19 of 93 comments (clear)

  1. Traffic lights by Anonymous Coward · · Score: 4, Funny

    Hopefully they find a way to program those (!@#) traffic lights a little better with this!

    1. Re:Traffic lights by FlyingBishop · · Score: 2, Insightful

      They aren't programmed to get you where you're going quickly. They're programmed to slow you down so you don't run into someone (and no one runs into you.)

  2. Sleep and Work? by Dayze!Confused · · Score: 5, Interesting

    Seeing how 66.67% of the time I am either sleeping at home or at work it shouldn't be too hard to fill the other 27% with commute/grocery shopping.

    --
    "All tyranny needs to gain a foothold is for people of good conscience to remain silent." [Thomas Jefferson]
    1. Re:Sleep and Work? by Cryacin · · Score: 4, Funny

      I'd never trust a statistic I didn't make up myself.

      --
      Science advances one funeral at a time- Max Planck
    2. Re:Sleep and Work? by kerrbear · · Score: 3, Funny

      If they track my wife's phone, they'll notice she spends 93% of the time in her desk drawer. Why the heck do I pay for her phone when she never has it on her!?

    3. Re:Sleep and Work? by caffeinemessiah · · Score: 2, Informative

      Seeing how 66.67% of the time I am either sleeping at home or at work it shouldn't be too hard to fill the other 27% with commute/grocery shopping.

      You're not too far off. I worked at the research wing of a phone company, and I can tell you that "tracking" a person using a cell tower is pretty coarse, even in urban areas. Given that most people go to work on weekdays, I'd say that a lot of your "movement" could be predicted on this level by just predicting your average movement. Add in a weekday/weekend variation, and 93% is hardly surprising.

      This isn't even one of those "well duh, in RETROSPECT everything is obvious" studies -- anyone who has ever worked with CDR (mobile phone) data knows that this is pretty obvious even before running the experiments.

      And for the people who bring up the MIT Reality Mining experiment, keep in mind that they tracked about 100 *individuals*, all of whom were MIT students with pretty regular routines.

> [Records provided]
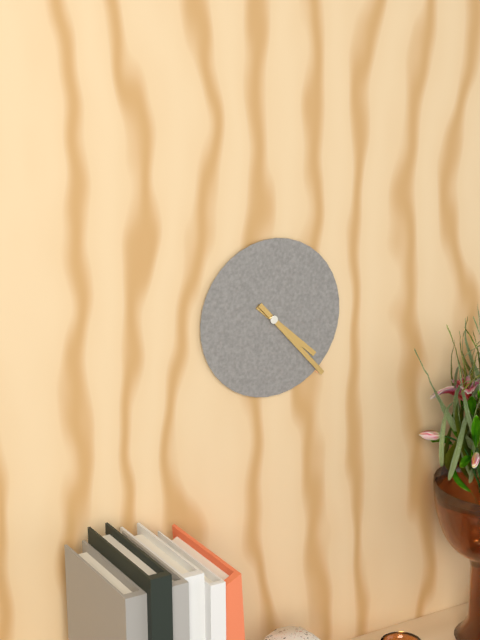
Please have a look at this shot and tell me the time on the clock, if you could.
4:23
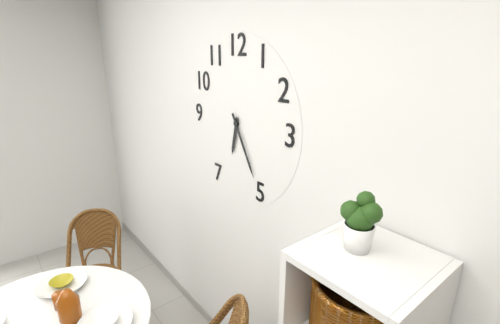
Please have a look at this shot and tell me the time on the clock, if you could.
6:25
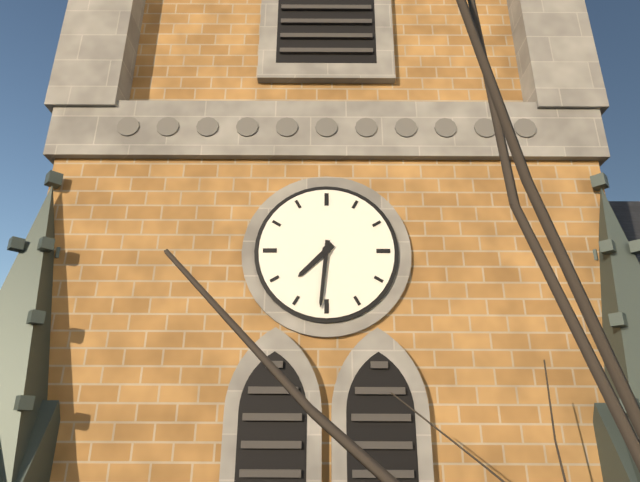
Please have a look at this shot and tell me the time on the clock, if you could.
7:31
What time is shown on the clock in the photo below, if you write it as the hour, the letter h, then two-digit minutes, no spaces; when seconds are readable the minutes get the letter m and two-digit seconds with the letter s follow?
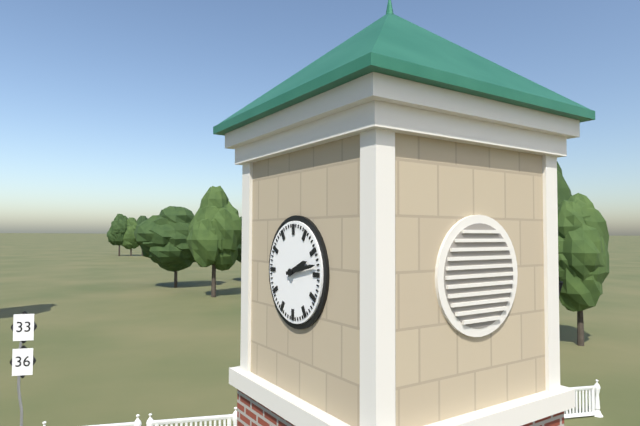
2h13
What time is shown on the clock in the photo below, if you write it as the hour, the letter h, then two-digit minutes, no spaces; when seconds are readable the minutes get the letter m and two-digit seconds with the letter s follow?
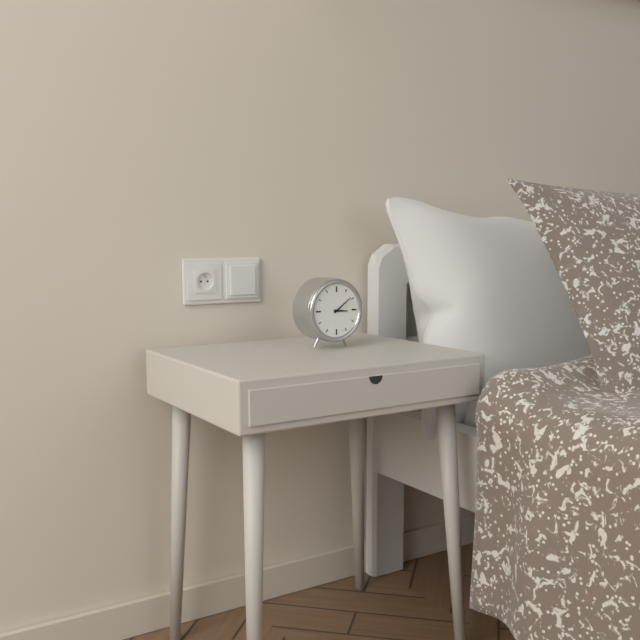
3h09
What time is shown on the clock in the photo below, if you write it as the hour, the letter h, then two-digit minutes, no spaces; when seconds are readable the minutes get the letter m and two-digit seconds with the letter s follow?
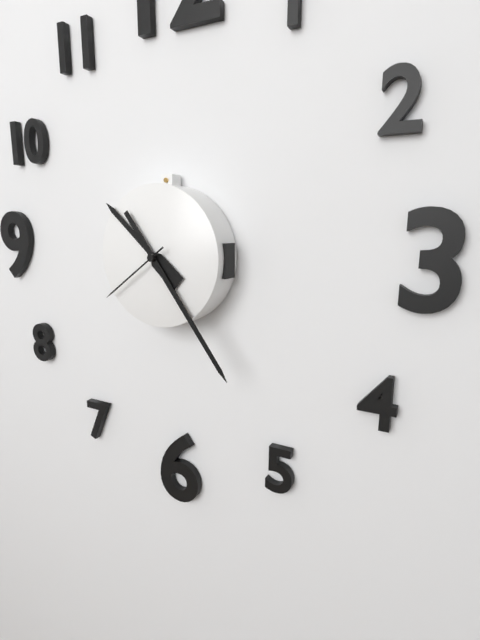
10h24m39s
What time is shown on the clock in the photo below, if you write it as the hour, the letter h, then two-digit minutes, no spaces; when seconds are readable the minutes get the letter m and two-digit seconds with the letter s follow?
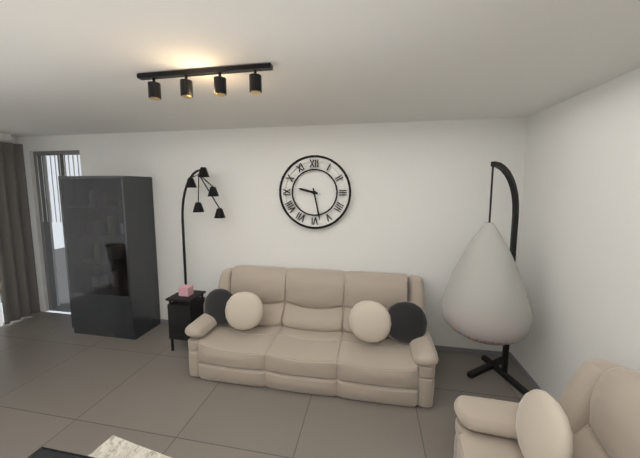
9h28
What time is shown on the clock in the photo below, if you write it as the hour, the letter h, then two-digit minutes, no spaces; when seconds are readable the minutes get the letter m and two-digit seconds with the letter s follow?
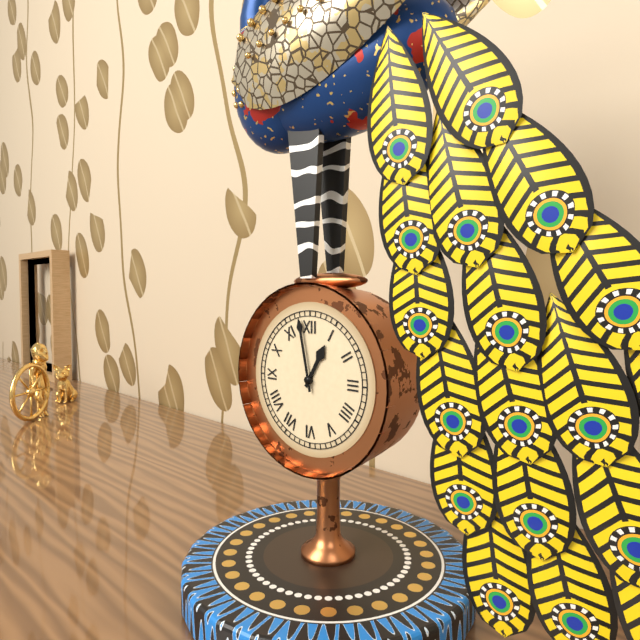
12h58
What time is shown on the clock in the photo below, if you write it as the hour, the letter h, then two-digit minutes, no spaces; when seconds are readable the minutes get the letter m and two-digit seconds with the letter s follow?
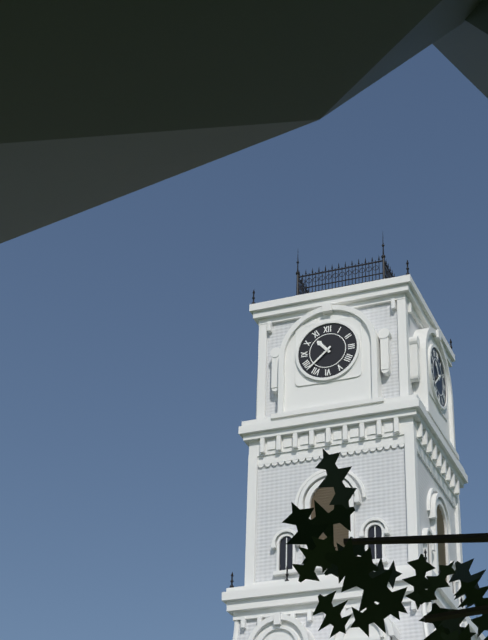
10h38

> [Set problem 1]
In the comment thread, why does caffeinemessiah say the 93% figure is hardly surprising?
> [Set problem 2]
List the usernames of all commenters in the comment thread whose comments are rated "Funny."
> [Set problem 3]
Reproduce word for word the part of the comment thread starting with "1. Traffic lights" and going on through "better with this!".

> [Exercise output 1]
Tracking a person by cell tower is quite coarse, and because most people go to work on weekdays, much of their movement can be predicted from their average movement alone. Adding a weekday/weekend variation makes a 93% result unsurprising.

> [Exercise output 2]
Anonymous Coward
Cryacin
kerrbear

> [Exercise output 3]
1. Traffic lights by Anonymous Coward · · Score: 4, Funny

    Hopefully they find a way to program those (!@#) traffic lights a little better with this!